About Rabbi Jeffrey

Jeffrey Schein is a Reconstructionist Rabbi (1977) who focuses on Jewish education. Since earning his Ed.D. in Curriculum from Temple University (1980), he has guided more than one hundred students pursuing their Masters in Jewish Education at Siegal College in Cleveland.  As a hands-on educator, he worked as the national education director for the Jewish Reconstructionist movement (1985 – 2005), developing the movement’s curricular and camp structures.  He continues to contribute to this endeavor as the Senior Education Consultant for The Mordecai M. Kaplan Center for Jewish Peoplehood.

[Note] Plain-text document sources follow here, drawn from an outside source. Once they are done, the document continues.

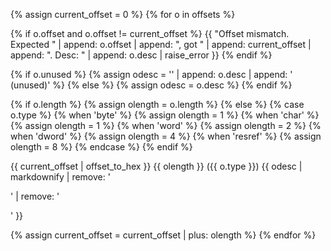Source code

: {% assign current_offset = 0 %}
{% for o in offsets %}
<tr>

{% if o.offset and o.offset != current_offset %}
  {{ "Offset mismatch. Expected " | append: o.offset | append: ", got " | append: current_offset | append: ". Desc: " | append: o.desc | raise_error }}
{% endif %}

{% if o.unused %}
  {% assign odesc = '<span class="unknown">' | append: o.desc | append: ' (unused)</span>' %}
{% else %}
  {% assign odesc = o.desc %}
{% endif %}

{% if o.length %}
  {% assign olength = o.length %}
{% else %}
  {% case o.type %}
    {% when 'byte' %}
      {% assign olength = 1 %}
    {% when 'char' %}
      {% assign olength = 1 %}
    {% when 'word' %}
      {% assign olength = 2 %}
    {% when 'dword' %}
      {% assign olength = 4 %}
    {% when 'resref' %}
      {% assign olength = 8 %}
  {% endcase %}
{% endif %}

  <td>{{ current_offset | offset_to_hex }}</td>
  <td>{{ olength }} ({{ o.type }})</td>
  <td>{{ odesc | markdownify | remove: '<p>' | remove: '</p>' }}</td>
</tr>

{% assign current_offset = current_offset | plus: olength %}
{% endfor %}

Jeffrey is also the founding Rabbi of Kol HaLev, Cleveland’s Reconstructionist Jewish Community.  He was the first non-pulpit Rabbi to receive  the Reconstructionist Rabbinical College’s Ira Eisenstein Award for Community Service.  He and his wife, Deborah, an early childhood educator and educational development consultant, are the proud parents of Ben, Jonah, and Hana.  Together, he and Deborah create educational programs for parenting, professional development, and early childhood Jewish education, including “The 100 Languages of Children Meet the 70 Faces of Torah”, designed to create frameworks for learning across the Jewish life cycle. More about Jeffrey and Deborah’s educational programming can be found at GrowingWonder.com

Jeffrey’s interest in “amphibious Jewish learning” relates to his deep commitment to empowering parents to serve as the first educators of their children.  Establishing patterns of Jewish family living that are as natural as “swimming in water” accounts for much of his work as a family educator. Jeffrey greatest current passion is related to Judaism and technology; he believes that it is critical for people to pull out of the digital waters that constantly envelop us, and do the mammalian work of using Jewish values to filter and filtrate our digital lives.  Jeffrey’s project, Text Me: Ancient Jewish Wisdom Meets Contemporary Technology, a joint endeavor of the Jewish Education Center of Cleveland and The Covenant Foundation,  helps uncover a deeper understanding of freedom in the digital age. More on Jeffrey’s work in this arena can be found on the Kaplan Center website, including at kaplancenter.org/education-corner.

Beyond the Reconstructionist community, Jeffrey has served in leadership positions for the Coalition for Alternatives in Jewish Education (CAJE) and the Association for Institutions of Higher Jewish Learning of North America.  He is the author or co-author of numerous books including Growing Together: Resources, Programs and Experiences for Jewish Family Education (ARE/Behrman House), and most recently Kol Ha-No’ar: The Voice of Children, a prayer book for young children and their families (Jewish Reconstructionist Federation).